Tuesday, March 27, 2007

Technology is music to their ears (March 2007)

[The News & Observer article]
[PDF version]




DURHAM -
Sitting at a computer at school, Evan Judd tinkered with his rap remix as if it were a recipe. He added a little percussion, threw in a wailing siren sound here and there, and even spliced in the sound of a ringing telephone.

"It's hard to get the timing right," the 12-year-old said, fiddling with the sound bites on the computer screen.

With audio editing software widely available through personal computers these days, almost anyone can be a record producer--even the pupils at Camelot Academy, a Durham private school just south of downtown.

The small school, like so many nationwide, is pushing to implement more technology into its classes, not stopping with science and math.

"It's a way to use technology in a meaningful way, not just a fancy way to access the same information," said Thelma Glynn, director and founder of the school.

And one of the teachers at the school who does it best is music instructor Matthew Etherington.

It's only his first year at Camelot Academy, but already, students of all ages in his music classes have used computers to mix songs and write their own compositions.

Later this year, one of Etherington's class projects using audio editing software will be featured in a national publication for music educators.

The project required third- and fourth-grade students to listen to the calls of common birds such as song sparrows and the black-capped chickadee and interpret those tunes in musical form.
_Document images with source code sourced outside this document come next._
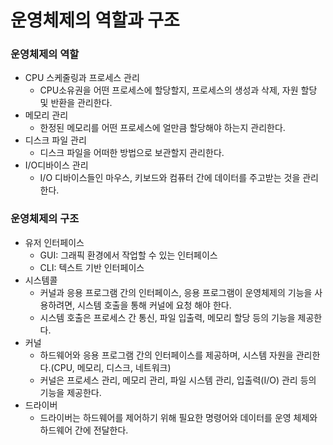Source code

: # 운영체제의 역할과 구조

### 운영체제의 역할

- CPU 스케줄링과 프로세스 관리
  - CPU소유권을 어떤 프로세스에 할당할지, 프로세스의 생성과 삭제, 자원 할당 및 반환을 관리한다.
- 메모리 관리
  - 한정된 메모리를 어떤 프로세스에 얼만큼 할당해야 하는지 관리한다.
- 디스크 파일 관리
  - 디스크 파일을 어떠한 방법으로 보관할지 관리한다.
- I/O디바이스 관리
  - I/O 디바이스들인 마우스, 키보드와 컴퓨터 간에 데이터를 주고받는 것을 관리한다.

### 운영체제의 구조

- 유저 인터페이스
  - GUI: 그래픽 환경에서 작업할 수 있는 인터페이스
  - CLI: 텍스트 기반 인터페이스
- 시스템콜
  - 커널과 응용 프로그램 간의 인터페이스, 응용 프로그램이 운영체제의 기능을 사용하려면, 시스템 호출을 통해 커널에 요청 해야 한다.
  - 시스템 호출은 프로세스 간 통신, 파일 입출력, 메모리 할당 등의 기능을 제공한다.
- 커널
  - 하드웨어와 응용 프로그램 간의 인터페이스를 제공하며, 시스템 자원을 관리한다.(CPU, 메모리, 디스크, 네트워크)
  - 커널은 프로세스 관리, 메모리 관리, 파일 시스템 관리, 입출력(I/O) 관리 등의 기능을 제공한다.
- 드라이버
  - 드라이버는 하드웨어를 제어하기 위해 필요한 명령어와 데이터를 운영 체제와 하드웨어 간에 전달한다.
Using keyboards connected to their computers, the students wrote out the chirpy melodies and played them back, tweaking them to mimic the tone and rhythm of the backyard critters.

The computer lab equipped with headphones, special keyboards and the Macintosh software "GarageBand" lets the students experience the sounds of instruments they might never have seen in real life.

"It makes learning way bigger than what can happen in any classroom in any school," Glynn said.

For example, the group of seventh- and eighth-graders in Etherington's music elective class got a unique and challenging assignment a few weeks ago: Listen to an Indian raga, a form of classical music using a scale different from those common in Western music, and recreate it themselves.

Make no mistake -- Etherington's classroom still has many of the items common to music classes that date back decades -- xylophones are stacked in the corner, and shakers and other percussion instruments are tucked away in bins.

"People walk in and see the computers, and say, 'Oh, that's music now?' " Etherington said. "But it's not meant to replace the traditional. It's really enhancing what they do."